What you will do: Copy out exactly every line from the line containing "SEL, In0, In1" until the records below end, inclusive of both boundary lines.

Data excerpts
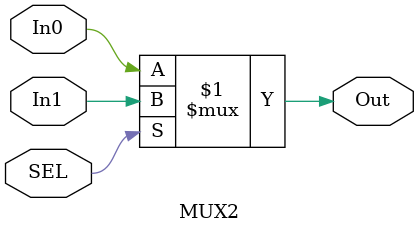
<source format=v>
module MUX2(
/*AUTOARG*/
   // Outputs
   Out,
   // Inputs
   SEL, In0, In1
   );

input   SEL;
input   In0;
input   In1;

output  Out;

assign  Out = SEL ? In1 : In0;

endmodule

</source>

Your solution:
   SEL, In0, In1
   );

input   SEL;
input   In0;
input   In1;

output  Out;

assign  Out = SEL ? In1 : In0;

endmodule

</source>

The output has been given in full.